Check with your State's Attorney office locally, and find out if there are other similar cases first. They may already have a contact and a work through for this.

halfbuckaroo

Have you reached out to the ebay sellers and asked them to reach out to Bloomingdale's to resolve this? Wouldn't they have a paper trail of who gave them the card? Assuming that they're not laundering money here and are operating legitimately, they should help you out. The only thing is that they may no longer have paperwork from a year ago.

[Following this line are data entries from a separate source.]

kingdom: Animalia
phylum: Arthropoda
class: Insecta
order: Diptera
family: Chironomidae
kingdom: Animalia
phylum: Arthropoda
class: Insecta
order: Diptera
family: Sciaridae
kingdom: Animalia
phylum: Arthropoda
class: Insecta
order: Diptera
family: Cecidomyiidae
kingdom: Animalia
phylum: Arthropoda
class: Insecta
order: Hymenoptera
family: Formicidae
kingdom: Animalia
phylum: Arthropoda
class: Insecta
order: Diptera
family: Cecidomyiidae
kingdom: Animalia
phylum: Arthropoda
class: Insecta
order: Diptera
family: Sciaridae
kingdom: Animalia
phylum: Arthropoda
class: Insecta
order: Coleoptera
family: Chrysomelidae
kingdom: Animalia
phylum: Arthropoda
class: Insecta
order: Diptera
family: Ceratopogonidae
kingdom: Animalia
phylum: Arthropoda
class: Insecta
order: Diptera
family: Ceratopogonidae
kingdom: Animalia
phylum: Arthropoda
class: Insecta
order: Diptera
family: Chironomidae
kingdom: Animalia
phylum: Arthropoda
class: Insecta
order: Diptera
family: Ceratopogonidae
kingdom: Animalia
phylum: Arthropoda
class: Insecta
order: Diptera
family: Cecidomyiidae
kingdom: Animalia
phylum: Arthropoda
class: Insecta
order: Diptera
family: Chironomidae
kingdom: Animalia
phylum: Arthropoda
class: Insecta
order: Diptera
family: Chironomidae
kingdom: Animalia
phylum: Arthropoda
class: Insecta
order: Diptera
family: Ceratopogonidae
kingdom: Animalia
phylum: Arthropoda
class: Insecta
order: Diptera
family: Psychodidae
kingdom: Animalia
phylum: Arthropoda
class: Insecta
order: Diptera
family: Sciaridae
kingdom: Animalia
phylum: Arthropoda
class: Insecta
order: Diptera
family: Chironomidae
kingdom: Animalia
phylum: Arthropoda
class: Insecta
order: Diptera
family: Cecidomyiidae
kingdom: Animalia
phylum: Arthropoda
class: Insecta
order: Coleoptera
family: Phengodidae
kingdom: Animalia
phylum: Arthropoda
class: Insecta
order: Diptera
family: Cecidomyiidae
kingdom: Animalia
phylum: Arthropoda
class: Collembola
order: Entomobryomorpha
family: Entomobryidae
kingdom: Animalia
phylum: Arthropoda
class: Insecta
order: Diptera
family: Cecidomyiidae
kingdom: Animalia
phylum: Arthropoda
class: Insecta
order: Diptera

I would do this and what http://ask.metafilter.com/204766/The-Great-Gift-Card-Fiasco#2951752 says above.

vivzan

splitting and combining gift cards isn't of itself that big a deal, as it is done for convenience (add all the $5 Starbucks cards you got for Christmas to your gold card balance) and regifting on a regular basis. The Starbucks card management site has a handy online utility for doing so. I expect they are essentially shooting straight with you. I don't find it at all hard to believe that both cards were bought with hot CCs, possibly even without the knowledge of that seller (although I wouldn't buy from them again, because frankly, I doubt it). I do e-commerce for a living, and the security seminars I've attended have demonstrated that there is a vast underground CC "market," and laundering them by buying gift cards is a prime method for use. I used to have a gift certificate option on one of my stores, and the fraudsters headed that way like bees to flowers. Let's face it, you may have gotten the angle wrong, but you suspected fraud of another type when you combined the cards. You knew the sellers were possibly not legit. Why are you going to assume that Bloomingdale's is at fault, and why would you expect them to eat it? I'd say you bought $700 (less the discount) worth of experience.

randomkeystrike

http://www.allthingsgiftcard.com/2007/10/top-five-gift-card-scams-on-ebay/ I think your wife walked straight into the middle of a common credit card scam on eBay, maybe on one gift card, maybe on both. Your wife was clearly aware of the risk of a fraud, but she didn't recognise that the fraud might not only be against her, but also against Bloomingdales. From Bloomingdale's perspective she looks absolutely complicit in the scam. I would take this up with PayPal/Ebay, but I'd have low expectations of seeing the $630 again.

roofus

This may be not be do-able, but could you do a charge-back on the credit card that you used to buy these two non-working gift cards? I mean, it sounds like you didn't get what you were supposed to receive... Assuming a CC was used, the limit of time to do a charge back is 6 months.